Start of Data to use

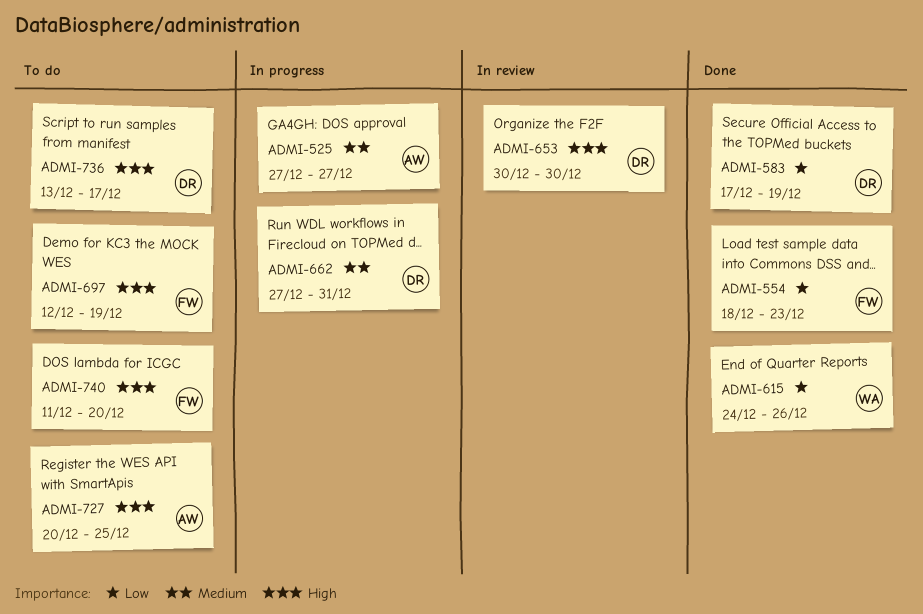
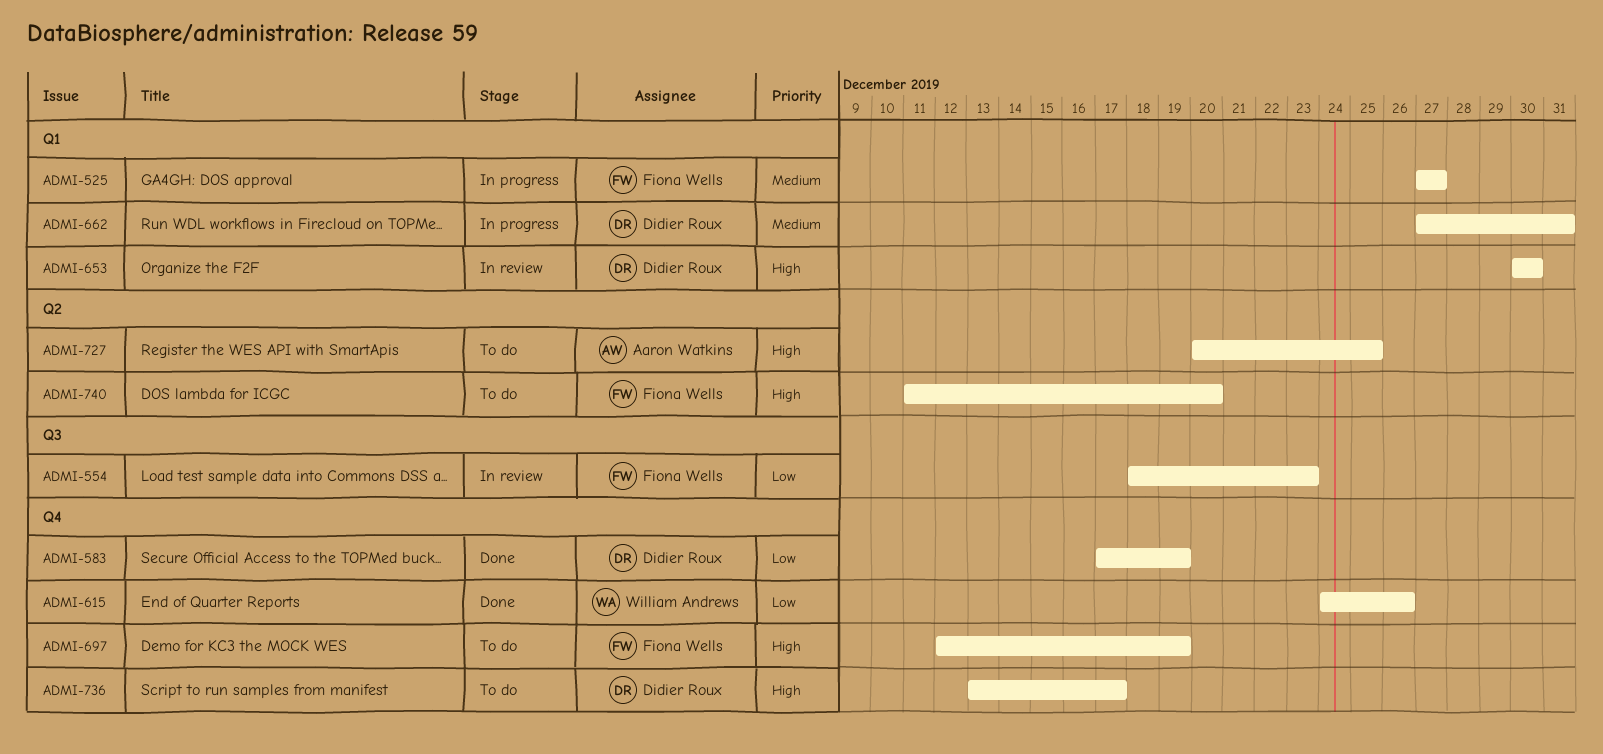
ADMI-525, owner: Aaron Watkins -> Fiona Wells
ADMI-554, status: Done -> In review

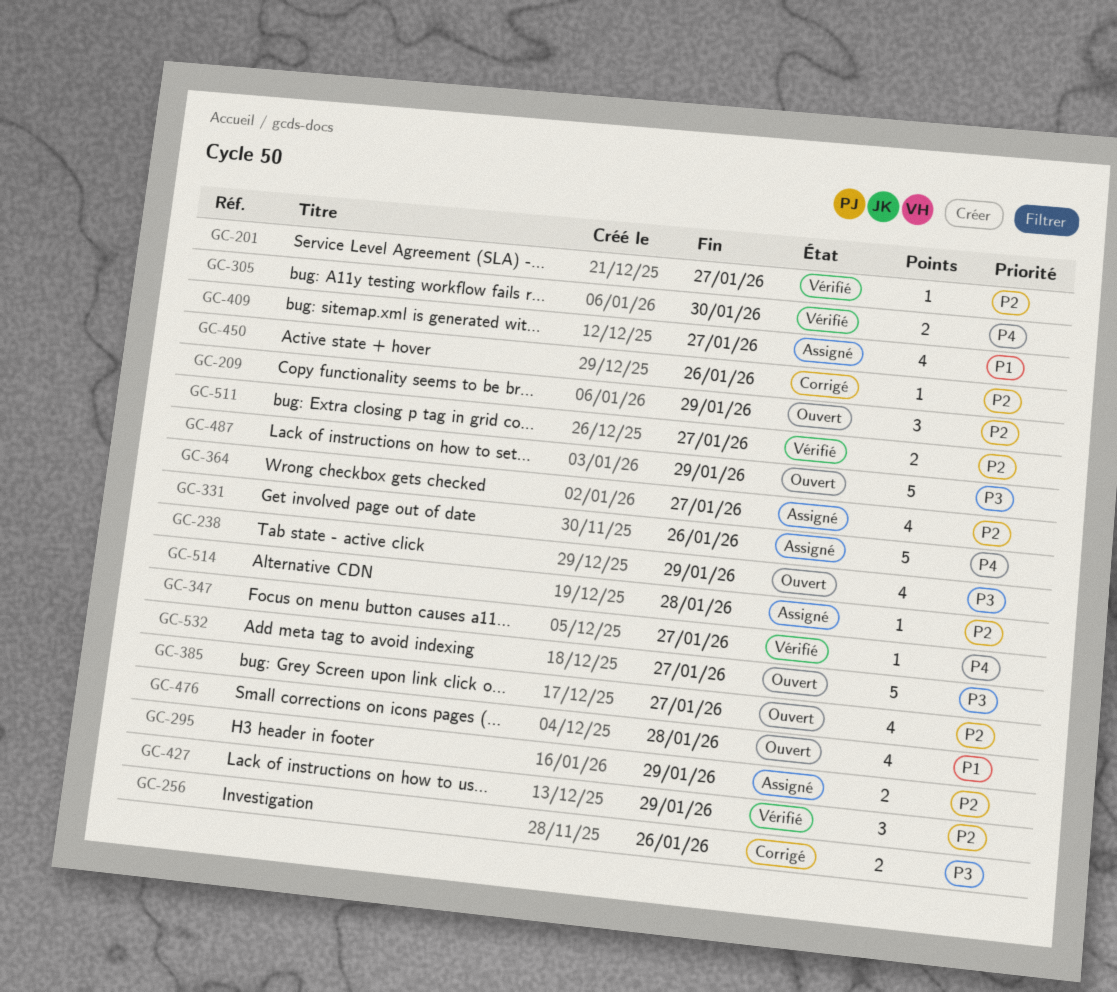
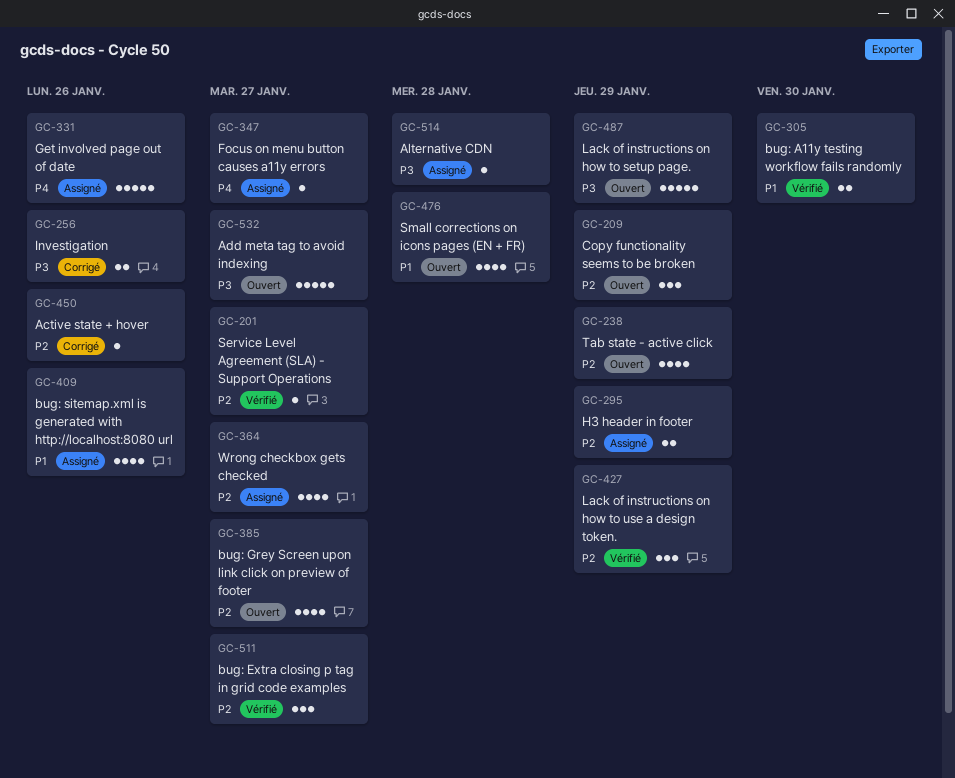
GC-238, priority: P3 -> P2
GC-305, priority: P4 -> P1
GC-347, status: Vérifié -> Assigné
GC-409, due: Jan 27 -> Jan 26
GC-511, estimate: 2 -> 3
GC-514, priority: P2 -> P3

End of Data to use

Task objective
In the entries above, identify every line with the string "priority".

Result
GC-238, priority: P3 -> P2
GC-305, priority: P4 -> P1
GC-514, priority: P2 -> P3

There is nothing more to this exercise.